Exercise directions
In the post on the gender gap in the presidential race, who gave the capstone speech on the second night of the Democratic Convention?

I have a post up today at the Economist’s Democracy in American website discussing the conventional wisdom regarding the source of the sizable gender gap in the presidential race. In brief, I take issue with the argument that women’s greater support for Obama can be traced to differences between the two candidates, and their parties, on the so-called women’s issues, including equal pay, domestic violence, contraception availability and abortion. As you know, the partisan differences on these issues have been magnified in recent weeks by highly publicized comments from Romney’s fellow Republicans, most notably Missouri Senate candidate Todd Akin’s statement regarding how women’s bodies respond to “legitimate rape” and conservative talk show host Rush Limbaugh’s earlier characterization of Sandra Fluke, the Georgetown University student who testified on Capitol Hill in favor of insurance coverage for contraception, as a “slut”.
Given the negative public backlash engendered by these comments, it is not surprising that Democrats tried to capitalize by inviting Fluke to speak at the Democratic Convention, along with several other high-profile women, including Lilly Ledbetter, the namesake of the legislation Democrats pushed through Congress that required women to earn equal pay for equal work; Nancy Keenan, head of the abortion rights group NARAL; television star Eva Longoria; President Kennedy’s daughter and longtime Democratic icon Caroline Kennedy; and, not least, First Lady Michelle Obama, who delivered the capstone speech on the convention’s second night.
Collectively, this parade of speakers sought to bolster Obama’s standing among women by portraying Romney and his fellow Republicans’ as conducting a “war on women”. Romney, of course, had already played his own gender card by inviting a corresponding group of high-profile women to speak at the Republican National Convention, held a few days before the DNC. The speakers’ list included former Secretary of State Condoleezza Rice, New Mexico Governor Susana Martinez, and Mitt’s wife Ann Romney, who sought to portray her husband in softer, kinder terms, presumably to better appeal to women voters. .
Given what political scientists know regarding the origins of the gender gap, however, it is not immediately obvious why either party thought their particular roster of women speakers, and the issues they highlighted, would shift the gap in either direction. As I argue in the Economist post, there is evidence suggesting that the gender gap is driven more by men leaving the Democratic Party than by women abandoning the Republicans. Moreover, the source of that gap is primarily women’s differing views regarding how parties treat the most vulnerable in society – the aged, poor, young and sick – as well as their greater opposition to the use of force.
Meanwhile, if I get a chance, I’ll post something on the debate in the next couple of hours, as prelude to live blogging tonight.

Chart analysis data
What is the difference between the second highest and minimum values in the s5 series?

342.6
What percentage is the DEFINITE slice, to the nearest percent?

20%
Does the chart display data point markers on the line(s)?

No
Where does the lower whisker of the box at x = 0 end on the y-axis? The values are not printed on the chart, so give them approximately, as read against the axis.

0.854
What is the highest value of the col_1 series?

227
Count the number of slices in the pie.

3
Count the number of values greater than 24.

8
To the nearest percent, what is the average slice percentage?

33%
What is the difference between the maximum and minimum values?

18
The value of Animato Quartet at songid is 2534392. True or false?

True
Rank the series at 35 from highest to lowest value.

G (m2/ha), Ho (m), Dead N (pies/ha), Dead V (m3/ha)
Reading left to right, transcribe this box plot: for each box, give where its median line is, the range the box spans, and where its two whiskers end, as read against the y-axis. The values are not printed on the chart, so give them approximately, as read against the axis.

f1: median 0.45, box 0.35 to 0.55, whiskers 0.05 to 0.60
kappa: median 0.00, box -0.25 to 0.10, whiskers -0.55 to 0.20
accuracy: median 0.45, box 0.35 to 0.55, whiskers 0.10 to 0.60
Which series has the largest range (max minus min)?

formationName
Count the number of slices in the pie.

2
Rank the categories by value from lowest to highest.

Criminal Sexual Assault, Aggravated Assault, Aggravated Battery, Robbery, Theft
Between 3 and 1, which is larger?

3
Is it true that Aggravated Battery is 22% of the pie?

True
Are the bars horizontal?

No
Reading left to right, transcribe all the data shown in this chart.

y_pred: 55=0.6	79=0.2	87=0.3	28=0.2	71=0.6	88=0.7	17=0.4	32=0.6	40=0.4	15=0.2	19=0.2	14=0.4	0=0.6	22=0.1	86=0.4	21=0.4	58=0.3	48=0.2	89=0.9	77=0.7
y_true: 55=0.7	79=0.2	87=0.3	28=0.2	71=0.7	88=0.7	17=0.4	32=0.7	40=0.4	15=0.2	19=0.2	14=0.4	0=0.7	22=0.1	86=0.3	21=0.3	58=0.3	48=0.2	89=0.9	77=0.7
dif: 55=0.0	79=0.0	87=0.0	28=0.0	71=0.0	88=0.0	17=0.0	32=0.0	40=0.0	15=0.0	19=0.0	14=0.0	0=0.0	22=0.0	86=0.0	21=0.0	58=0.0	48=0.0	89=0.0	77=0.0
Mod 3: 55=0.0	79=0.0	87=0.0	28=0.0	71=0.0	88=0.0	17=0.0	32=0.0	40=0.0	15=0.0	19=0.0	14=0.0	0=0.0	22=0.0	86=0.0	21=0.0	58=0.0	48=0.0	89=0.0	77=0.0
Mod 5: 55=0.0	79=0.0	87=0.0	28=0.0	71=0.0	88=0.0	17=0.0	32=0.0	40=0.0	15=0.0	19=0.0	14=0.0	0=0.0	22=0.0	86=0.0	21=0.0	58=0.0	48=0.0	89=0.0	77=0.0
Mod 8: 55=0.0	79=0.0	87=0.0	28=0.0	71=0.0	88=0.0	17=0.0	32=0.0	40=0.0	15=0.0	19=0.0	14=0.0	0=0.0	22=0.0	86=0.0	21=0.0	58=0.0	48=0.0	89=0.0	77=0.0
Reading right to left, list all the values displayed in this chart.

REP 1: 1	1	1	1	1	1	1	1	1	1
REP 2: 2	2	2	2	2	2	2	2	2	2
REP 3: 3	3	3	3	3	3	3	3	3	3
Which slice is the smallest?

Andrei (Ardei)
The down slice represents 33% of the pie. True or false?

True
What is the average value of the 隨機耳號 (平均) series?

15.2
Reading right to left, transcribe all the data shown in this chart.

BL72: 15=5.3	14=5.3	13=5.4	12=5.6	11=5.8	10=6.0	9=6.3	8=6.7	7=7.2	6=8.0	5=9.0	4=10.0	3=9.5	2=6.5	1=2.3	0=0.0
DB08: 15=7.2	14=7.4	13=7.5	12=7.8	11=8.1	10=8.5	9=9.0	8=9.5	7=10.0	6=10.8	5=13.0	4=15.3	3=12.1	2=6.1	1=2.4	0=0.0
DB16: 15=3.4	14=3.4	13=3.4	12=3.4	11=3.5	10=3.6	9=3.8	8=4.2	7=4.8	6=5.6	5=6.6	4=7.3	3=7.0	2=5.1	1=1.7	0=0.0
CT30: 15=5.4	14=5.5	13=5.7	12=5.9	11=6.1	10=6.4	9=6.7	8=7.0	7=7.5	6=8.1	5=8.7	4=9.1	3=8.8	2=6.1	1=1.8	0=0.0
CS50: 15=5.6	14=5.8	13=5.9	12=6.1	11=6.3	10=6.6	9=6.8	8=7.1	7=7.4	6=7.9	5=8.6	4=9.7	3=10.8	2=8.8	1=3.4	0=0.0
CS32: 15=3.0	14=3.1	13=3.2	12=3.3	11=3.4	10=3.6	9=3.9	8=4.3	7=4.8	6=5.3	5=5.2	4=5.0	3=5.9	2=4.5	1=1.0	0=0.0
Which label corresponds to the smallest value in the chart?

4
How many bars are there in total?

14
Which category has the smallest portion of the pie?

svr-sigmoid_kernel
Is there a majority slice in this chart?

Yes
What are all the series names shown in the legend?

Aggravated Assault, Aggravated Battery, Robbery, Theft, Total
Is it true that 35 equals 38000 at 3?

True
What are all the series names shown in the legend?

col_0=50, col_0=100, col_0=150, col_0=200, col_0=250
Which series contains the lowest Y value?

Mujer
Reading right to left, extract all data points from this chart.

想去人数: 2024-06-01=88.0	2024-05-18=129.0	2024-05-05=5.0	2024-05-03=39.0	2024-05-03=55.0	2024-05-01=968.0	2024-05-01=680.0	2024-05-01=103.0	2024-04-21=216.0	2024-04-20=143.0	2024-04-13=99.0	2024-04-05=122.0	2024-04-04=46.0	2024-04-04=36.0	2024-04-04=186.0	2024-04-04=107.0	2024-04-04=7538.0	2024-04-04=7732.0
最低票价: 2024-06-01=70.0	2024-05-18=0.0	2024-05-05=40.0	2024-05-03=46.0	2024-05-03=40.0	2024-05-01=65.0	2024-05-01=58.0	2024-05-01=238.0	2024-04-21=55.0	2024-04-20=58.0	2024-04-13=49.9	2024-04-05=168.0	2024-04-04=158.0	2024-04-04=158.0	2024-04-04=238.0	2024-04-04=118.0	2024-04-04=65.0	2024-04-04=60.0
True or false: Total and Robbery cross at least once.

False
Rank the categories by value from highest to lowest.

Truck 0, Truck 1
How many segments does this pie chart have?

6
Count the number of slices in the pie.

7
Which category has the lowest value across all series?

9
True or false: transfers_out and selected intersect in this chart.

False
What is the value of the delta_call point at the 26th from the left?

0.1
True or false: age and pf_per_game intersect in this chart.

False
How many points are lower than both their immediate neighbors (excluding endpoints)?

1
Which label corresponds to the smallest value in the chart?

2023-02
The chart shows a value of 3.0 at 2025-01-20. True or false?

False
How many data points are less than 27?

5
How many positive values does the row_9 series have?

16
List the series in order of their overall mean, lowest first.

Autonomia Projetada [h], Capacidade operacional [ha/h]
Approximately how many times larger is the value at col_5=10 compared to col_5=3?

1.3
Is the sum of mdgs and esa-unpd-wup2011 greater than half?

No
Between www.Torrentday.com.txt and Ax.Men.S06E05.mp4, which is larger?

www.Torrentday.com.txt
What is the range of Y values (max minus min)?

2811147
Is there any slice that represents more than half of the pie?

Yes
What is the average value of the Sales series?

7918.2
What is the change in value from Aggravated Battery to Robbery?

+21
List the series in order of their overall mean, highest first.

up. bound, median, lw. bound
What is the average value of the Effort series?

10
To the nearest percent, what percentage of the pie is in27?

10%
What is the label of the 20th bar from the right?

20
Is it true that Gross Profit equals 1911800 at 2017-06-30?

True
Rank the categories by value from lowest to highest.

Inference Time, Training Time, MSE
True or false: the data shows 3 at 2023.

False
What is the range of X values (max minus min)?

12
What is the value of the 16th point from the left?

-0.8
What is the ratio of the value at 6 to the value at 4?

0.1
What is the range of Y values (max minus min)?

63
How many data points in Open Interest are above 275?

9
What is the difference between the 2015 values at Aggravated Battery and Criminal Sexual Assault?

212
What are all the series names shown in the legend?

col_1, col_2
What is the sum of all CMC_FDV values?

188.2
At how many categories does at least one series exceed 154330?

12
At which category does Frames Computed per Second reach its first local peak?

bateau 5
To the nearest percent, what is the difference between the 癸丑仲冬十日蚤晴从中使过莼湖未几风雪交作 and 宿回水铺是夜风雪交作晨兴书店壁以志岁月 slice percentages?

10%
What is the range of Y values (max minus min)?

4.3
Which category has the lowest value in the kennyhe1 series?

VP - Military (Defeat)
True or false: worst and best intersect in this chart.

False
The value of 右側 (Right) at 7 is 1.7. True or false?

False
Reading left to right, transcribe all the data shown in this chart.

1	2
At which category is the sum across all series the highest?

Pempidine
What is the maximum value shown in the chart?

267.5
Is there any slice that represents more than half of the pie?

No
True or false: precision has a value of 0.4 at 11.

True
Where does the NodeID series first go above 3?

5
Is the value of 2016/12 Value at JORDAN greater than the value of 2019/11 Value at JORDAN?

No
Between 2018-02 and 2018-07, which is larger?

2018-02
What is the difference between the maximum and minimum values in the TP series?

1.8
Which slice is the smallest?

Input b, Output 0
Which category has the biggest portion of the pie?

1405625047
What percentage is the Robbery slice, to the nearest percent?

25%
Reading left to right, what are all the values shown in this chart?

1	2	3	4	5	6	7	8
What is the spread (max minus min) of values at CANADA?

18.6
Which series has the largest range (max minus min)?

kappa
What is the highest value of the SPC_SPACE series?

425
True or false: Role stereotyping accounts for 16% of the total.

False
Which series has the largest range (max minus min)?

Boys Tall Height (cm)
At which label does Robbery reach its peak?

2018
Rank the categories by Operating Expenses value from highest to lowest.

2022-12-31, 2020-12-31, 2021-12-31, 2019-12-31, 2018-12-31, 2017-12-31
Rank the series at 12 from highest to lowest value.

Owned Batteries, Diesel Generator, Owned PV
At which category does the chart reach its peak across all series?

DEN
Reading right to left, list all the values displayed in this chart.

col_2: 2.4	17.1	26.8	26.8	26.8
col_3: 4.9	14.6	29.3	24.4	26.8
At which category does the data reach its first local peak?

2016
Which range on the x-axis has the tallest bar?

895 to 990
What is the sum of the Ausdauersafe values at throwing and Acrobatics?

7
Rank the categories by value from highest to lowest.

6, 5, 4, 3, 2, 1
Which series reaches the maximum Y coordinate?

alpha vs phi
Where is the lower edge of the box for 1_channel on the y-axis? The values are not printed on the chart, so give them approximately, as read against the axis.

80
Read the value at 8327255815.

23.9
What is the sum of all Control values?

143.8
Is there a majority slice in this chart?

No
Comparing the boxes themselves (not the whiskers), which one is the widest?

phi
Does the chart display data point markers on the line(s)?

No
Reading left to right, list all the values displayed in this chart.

Answer below
First Lady Michelle Obama.